Agricultural futures markets’ attention this week will be riveted on the U.S. Department of Agriculture’s Prospective Plantings report to be issued March 30. The report is based on a survey of producers conducted mostly during the first two weeks of March by the U.S.D.A.’s National Agricultural Statistics Service. It is meant to reflect growers’ planting intentions for the spring. Corn, soybean and wheat markets have vied for the attention of growers for the past several weeks attempting to “buy acres,” and it was expected corn and wheat will be the clear winners. At the U.S.D.A.’s Agricultural Outlook Forum in February, the U.S.D.A. preliminarily forecast all-wheat plantings for 2012 at 58 million acres, up 3.6 million acres from 2011, corn plantings at 94 million acres, up 2.1 million acres from 2011 and the most since 1944, and soybean plantings at 75 million acres, unchanged from 2011. More recently, Paul Meyers, vice-president, commodity analysis, Foresight Commodity Services, Inc., speaking March 13 at the annual meeting of the Soft Wheat Division of the North American Millers’ Association, forecast corn plantings this year at 95 million acres, wheat plantings at 58.4 million acres and soybean seedings at 76 million acres.

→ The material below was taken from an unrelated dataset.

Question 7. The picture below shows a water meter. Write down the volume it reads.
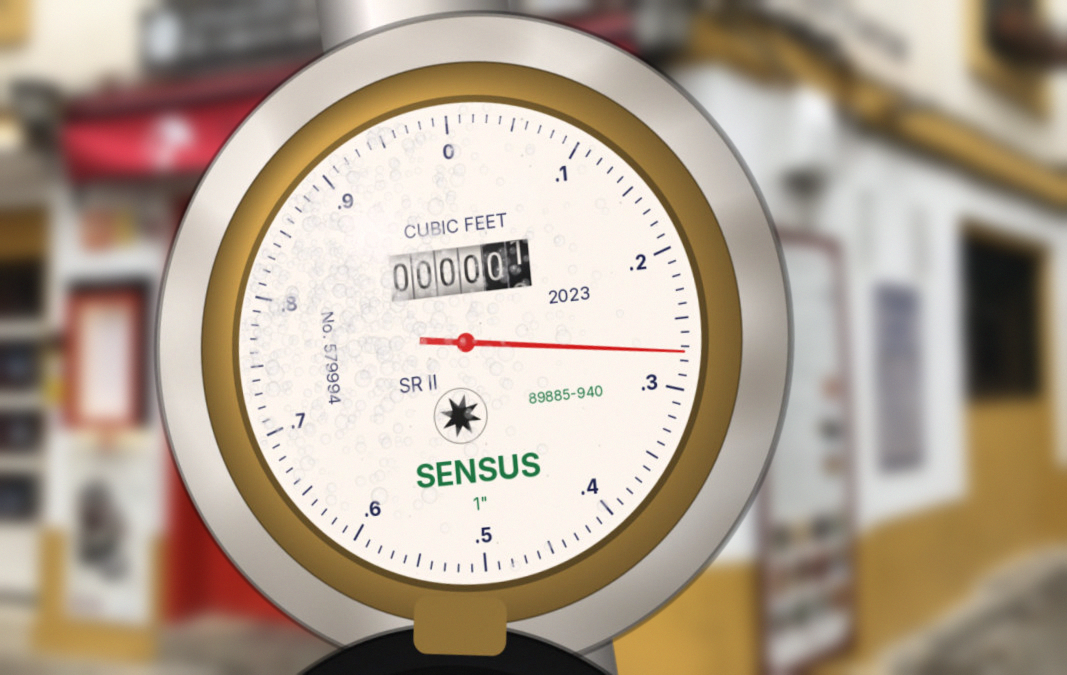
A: 1.27 ft³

Certainly, market developments between the survey and actual planting time may encourage some producers to change their minds with regard to what to plant, but most will have cast their die. Weather plays a great role in whether what growers intend to plant is actually seeded. Last March, producers indicated they intended to plant 2,365,000 acres to durum and 14,427,000 acres to spring wheat other than durum. But because of excessively wet conditions across the northern Plains last spring, only 1,369,000 acres of durum and 12,394,000 acres of other-spring wheat were actually planted.